As to the title, this and all of the following four posts will be titled “Searching”, because I am still searching my way around in and trying to work with DxO Optics Pro 7, an occupation that really ate all of my time that I would normally have spent posting :D

This image, taken with the D300 and the Tamron 17-50/2.8 VC, has been processed with both Adobe Camera RAW and DxO, and although I probably would have been able to get a very similar result with ACR and Photoshop, DxO was clearly the winner. The lens is supported, its distortions are perfectly corrected, and what I really liked is the ease with which I was able to preserve the highlights, get excellent shadow detail and still have punchy mid-tones. Again: I could probably have managed to get there in Photoshop, but only with much more effort, and at least what I created in a first take (and probably would have settled with normally) looked worse.

This again shows that DxO is a good choice for DSLR images. Probably its effectiveness is greater than with LX5 RAW files, because it has much more dynamic range to work with, probably its algorithms are tuned to work best with wide dynamic range.

The Song of the Day is “Searching The Desert For The Blues” by Blind Willie McTell. Hear it on YouTube.

Nov 202011
 

Funny, I couldn’t remember what a lousy performer the Sigma 28/1.8 is when the sun is in your frame. It’s such a wonderful lens otherwise, and of course such an incredibly useful focal length on APS-C.

Here’s an HDR with the green reflexes edited out (mostly), and the result, while vastly different from what the sensor with any single exposure records, looks remarkably like what I believe to have seen. Same workflow as yesterday.
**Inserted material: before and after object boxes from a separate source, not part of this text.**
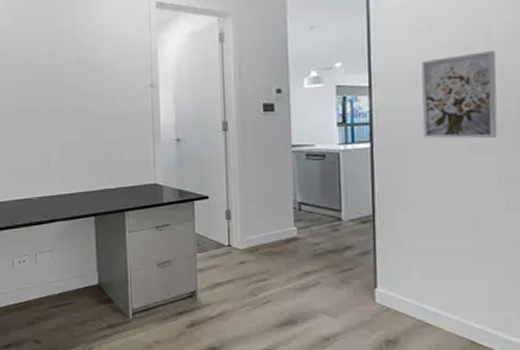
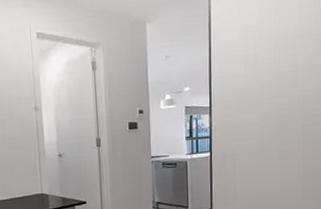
wall art: present [421,51,498,139] -> none [247,77,300,148]

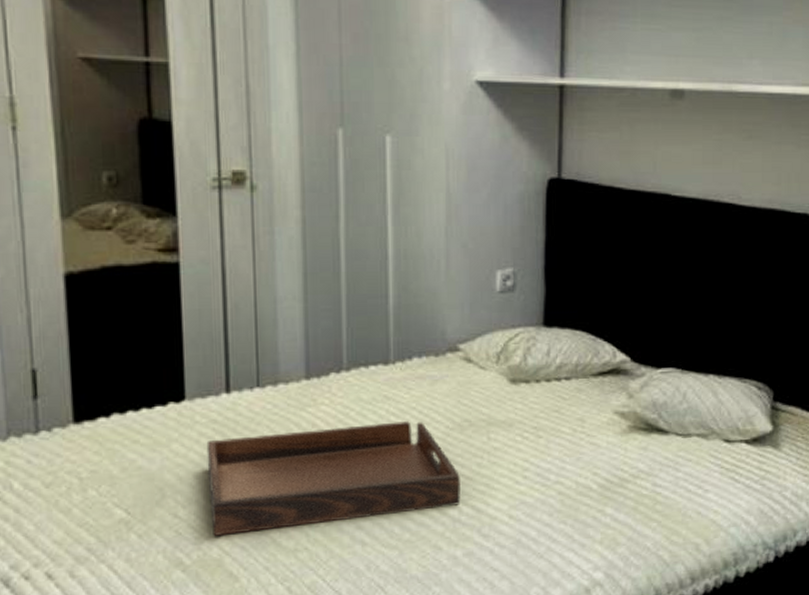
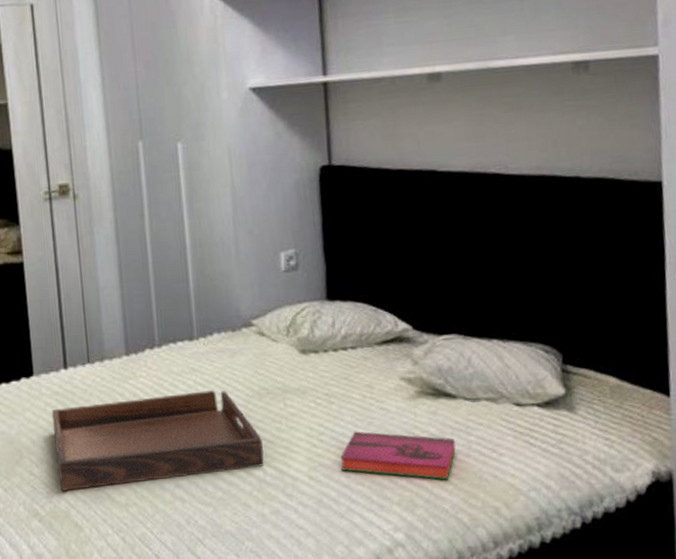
hardback book: none [544,467,663,517] -> present [340,431,456,480]

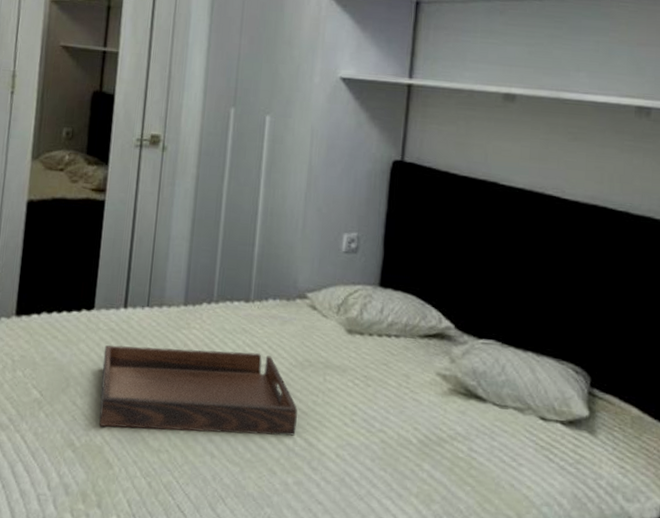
hardback book: present [340,431,456,480] -> none [368,417,479,481]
The Song of the Day is “Further On (Up The Road)“, and of course it’s the spectacular version from Springsteen’s “Live In Dublin” with the Sessions Band. Enjoy the video on YouTube.

Nov 192011
 

I made a couple of images this afternoon, some are plagued by dust bunnies (LX5! How I miss ya!) and one of them, this one, is an HDR image. That’s one more trick a DSLR’s has in its sleeves. I gave it a mild treatment based on Photomatix Pro’s Dynamic Range Compression tone mapping method. This is particularly well suited to soft sky gradients. Due to the subject matter we are clearly again in Electric Ladyland.

As always the Song of the Day is “Have You Ever Been (To Electric Ladyland)” from Jimi Hendrix’ 1968 album “Electric Ladyland”. Hear it on YouTube.

Nov 182011
 

On the train to Carinthia. 6 pm and outside it’s darkest night. Here are two Urban Dreams captured in the morning.

Both of these images wouldn’t have been possible with a small-sensor camera like the Panasonic LX5. The image on the left was of a reflection, taken at f1.4 and with the focus somewhere in the weird lines of the reflection. In post-processing I’ve equalized the tones (the left side was much darker), pushed colors and partially contrast, but nothing of that is regarded as particularly non-photographic.

The Image of the Day is almost completely a result of Photoshop work. I took an image of an advertising poster with extremely shallow DOF and played around with it, pretty aimless, until I had the idea with the stripes, and from there it became a flag, a turmoil, something burning, a window into a world of warring nations. In the end I liked the result better than the straight photograph, and this is how it ended up as Image of the Day.

The Song of the Day is “Flags And Banners” from the 1973 Faces album “Ooh La La”. Beautiful song. Hear it on YouTube.